Convinte che le tematiche di genere non siano una questione femminile, ma sociale, il blog si propone di parlare di relazioni tra uomo e donna e di come esse siano ancora inficiate dalla retorica patriarcale, poco paritarie e poco libere. Anche gli uomini, infatti, sono imbrigliati da stereotipi antichi che non permettono loro di esprimersi pienamente. Siamo convinte che un contributo determinante per il raggiungimento della parità possa e debba venire anche dagli uomini e ci piace dare rilievo ad iniziative che si sviluppano in tal senso.

La segnalazione degli utenti è alla base della nostra modalità di intervento. Abbiamo aperto svariati canali attraverso i quali le persone che ci seguono possono inviare materiale, tra cui diversi indirizzi di posta elettronica e la pagina facebook del blog, che ha recentemente superato i 4000 followers. A questo proposito è importante sottolineare come il lavoro sottostante UAGDC non si espliciti in un flusso di considerazioni e dati a senso unico ma rappresenti un ‘laboratorio’ collaborativo e sia frutto di un confronto continuo sia all’interno del collettivo che tra autrici e utenza.

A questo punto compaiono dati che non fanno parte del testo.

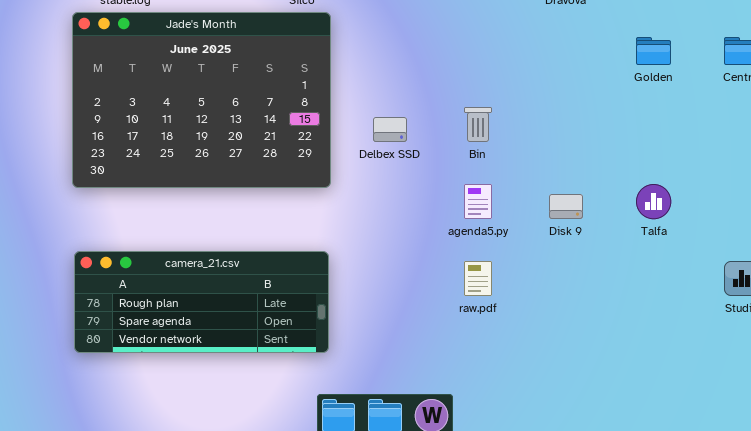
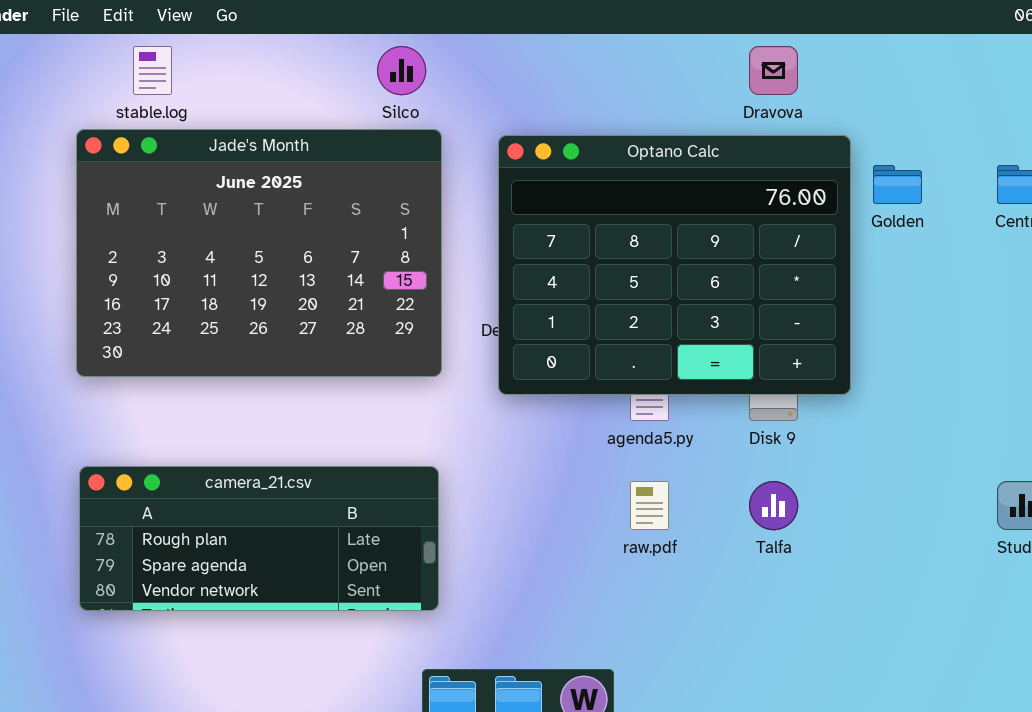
Optano Calc: none -> [498,135,851,395], opened
Talfa: [636,184,671,219] -> [749,481,798,530], moved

Nell’ultimo periodo, il gruppo sta cercando modalità e strumenti di intervento concreto, provando a sfruttare al meglio le possibilità che ci vengono date. Prioritarie sono le azioni ‘a monte’, cioè quelle indirizzate a far sì che ci si ri-educhi, tutti, al rispetto reciproco e alla parità: creazione e sviluppo di video informativi, partecipazione ad eventi di nostro interesse ed eventuale collaborazione con altri gruppi che abbiano fini assimilabili al nostro. Riteniamo di fondamentale importanza l’attuazione di campagne di comunicazione e di formazione nelle scuole, volte a promuovere una cultura del rispetto e della reciprocità, che siano studiate per educare i giovani ai temi del confronto e della parità, oltre che ad una sessualità consenziente e libera da tabù.

Il lavoro di Un altro genere di comunicazione purtroppo viene osteggiato tutti i giorni. Il blog è stato clonato per ben tre volte e sono state aperte pagine facebook che rimandano al gruppo con post falsi e tendenziosi, come spesso capita a chi vuole promuovere una comunicazione di genere egualitaria e si attiva per combattere lo status quo. Sono state inoltre moltissime le minacce e le persecuzioni, portate avanti anche grazie all’apertura di appositi spazi on line per mistificare le tesi delle autrici, con l’unico scopo di denigrare e screditare tutto il faticoso lavoro svolto sinora. Nonostante questi ostacoli, il blog cresce ogni giorno, raccogliendo l’entusiasmo della rete per un dibattito costruttivo e puntuale sulle tematiche della comunicazione e del genere. L’auspicio è quello di riuscire a continuare questo lavoro evolvendo verso una concezione del genere sempre più scardinata dalle sue rappresentazioni, riappropriandoci di una libertà di cui i costrutti socio-culturali ci privano. Per questo siamo sempre alla ricerca di nuovi mezzi di diffusione di questi temi, dedicandoci anche alla realizzazione di materiale divulgativo, coltivando l’intenzione di un documentario sull’argomento e augurandoci una collaborazione sempre più massiccia da parte di utenti e utentesse.